What you will do
Please continue the notes on expectation and variance, picking up right after their final sentence.

Text
>> Begin
Chapter 4 Expectation and Variance

4.1 Expectation (Mean)

Given a list of numbers \(x_1, x_2,\ldots, x_n\), the familiar way to average them is to add them up and divide by \(n\). This is called the arithmetic mean, and is defined by \[ \bar{x}=\frac{1}{n}\sum_{j=1}^{n} x_j. \] More generally, we can define a weighted mean of \(x_1,\ldots,x_n\) as

\[ \mbox{weighted-mean}(x)=\sum_{j=1}^{n} x_j p_j, \] where the weights \(p_1,\ldots,p_n\) are pre-specified nonnegative numbers that add up to 1 (so the unweighted mean is obtained when \(p_j = 1/n\) for all \(j\)).

Definition 4.1.1 (Expectation of a discrete r.v.).

The expected value (also called the expectation or mean) of a discrete r.v. \(X\) whose distinct possible values are \(x_1,x_2,\ldots\) is defined by \[ E(X)=\sum_{j=1}^{\infty} x_j P(X=x_j). \]

  • If the support is finite, then this is replaced by a finite sum.

We can also write \[ E(X)=\sum_x x P(X=x), \] where the sum is over the support of \(X\) (in any case, \(xP(X = x)\) is 0 for any \(x\) not in the support).

The mean may not exist for a probability distribution!

The expectation is undefined if \(\sum_{j=1}^{\infty} |x_j| P(X=x_j)\) diverges, since then the series for \(E(X)\) diverges or its value depends on the order in which the \(x_j\) are listed (conditionally convergent series).

Examples:

  1. Let \(X\) be the result of rolling a fair 6-sided die, so \(X\) takes on the values 1, 2, 3, 4, 5, 6, with equal probabilities. Intuitively, we should be able to get the average by adding up these values and dividing by 6. Using the definition, the expected value is

\[ E(X)=\frac{1}{6}(1+2+\ldots+6)=3.5. \]

  1. Let \(X\sim\mbox{Bern}(p)\) and \(q=1-p\). Then

\[ E(X)=1p+0q=p. \]

  1. Let \(X\sim Bin(4, 1/2)\), then its PMF can be written by (tabular form)
>> End
Stored items
>> Begin
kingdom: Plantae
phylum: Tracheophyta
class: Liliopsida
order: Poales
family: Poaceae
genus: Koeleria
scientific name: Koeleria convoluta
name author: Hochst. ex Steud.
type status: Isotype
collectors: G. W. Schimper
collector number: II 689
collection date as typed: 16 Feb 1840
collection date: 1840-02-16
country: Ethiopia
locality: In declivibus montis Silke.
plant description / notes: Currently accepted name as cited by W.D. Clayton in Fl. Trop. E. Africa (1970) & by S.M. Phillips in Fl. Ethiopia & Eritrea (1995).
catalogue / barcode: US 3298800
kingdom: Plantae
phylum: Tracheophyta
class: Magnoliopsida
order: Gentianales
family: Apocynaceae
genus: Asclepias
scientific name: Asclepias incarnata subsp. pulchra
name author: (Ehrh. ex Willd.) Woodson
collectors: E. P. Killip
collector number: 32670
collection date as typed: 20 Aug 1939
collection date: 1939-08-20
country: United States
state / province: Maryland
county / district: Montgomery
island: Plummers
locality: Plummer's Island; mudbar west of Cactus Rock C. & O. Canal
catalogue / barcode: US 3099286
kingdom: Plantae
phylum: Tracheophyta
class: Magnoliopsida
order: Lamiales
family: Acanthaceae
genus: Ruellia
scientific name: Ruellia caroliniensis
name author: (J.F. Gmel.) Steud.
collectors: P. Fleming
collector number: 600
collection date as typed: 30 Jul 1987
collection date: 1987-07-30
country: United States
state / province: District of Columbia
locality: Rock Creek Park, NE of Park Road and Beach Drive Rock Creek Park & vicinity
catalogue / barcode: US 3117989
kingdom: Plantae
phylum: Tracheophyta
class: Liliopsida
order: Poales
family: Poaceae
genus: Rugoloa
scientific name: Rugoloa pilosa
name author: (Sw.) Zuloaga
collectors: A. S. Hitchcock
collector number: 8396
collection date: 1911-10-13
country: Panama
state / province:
>> End
In response
x 0 1 2 3 4
\(p_X(x)\) 1/16 4/16 6/16 4/16 1/16

\[ E(X)=0*1/16+1*4/16+2*6/16+3*4/16+4*1/16=2=np \]

The interpretation would be to consider a large number of independent Bernoulli trials, each with probability \(p\) of success. Writing 1 for “success” and 0 for “failure”, in the long run we would expect to have data consisting of \(np\) successes.

Proposition 4.1.2.

If \(X\) and \(Y\) are discrete r.v.s with the same distribution, then \(E(X) = E(Y)\) (if either side exists).

The converse of the above proposition is false since the expected value is just a one-number summary, not nearly enough to specify the entire distribution; it’s a measure of where the “center” is but does not determine, for example, how spread out the distribution is or how likely the r.v. is to be positive.

Two different distributions with identical mean:

Figure 4.1: Two different distributions with identical mean:

4.2 Expectation of functions of r.v.

For example, given r.v. \(X\), a function of r.v. is \[ Y=g(X) \] which is also a r.v.

We can also a function of two different r.v.s, such as \(Z=X+Y\).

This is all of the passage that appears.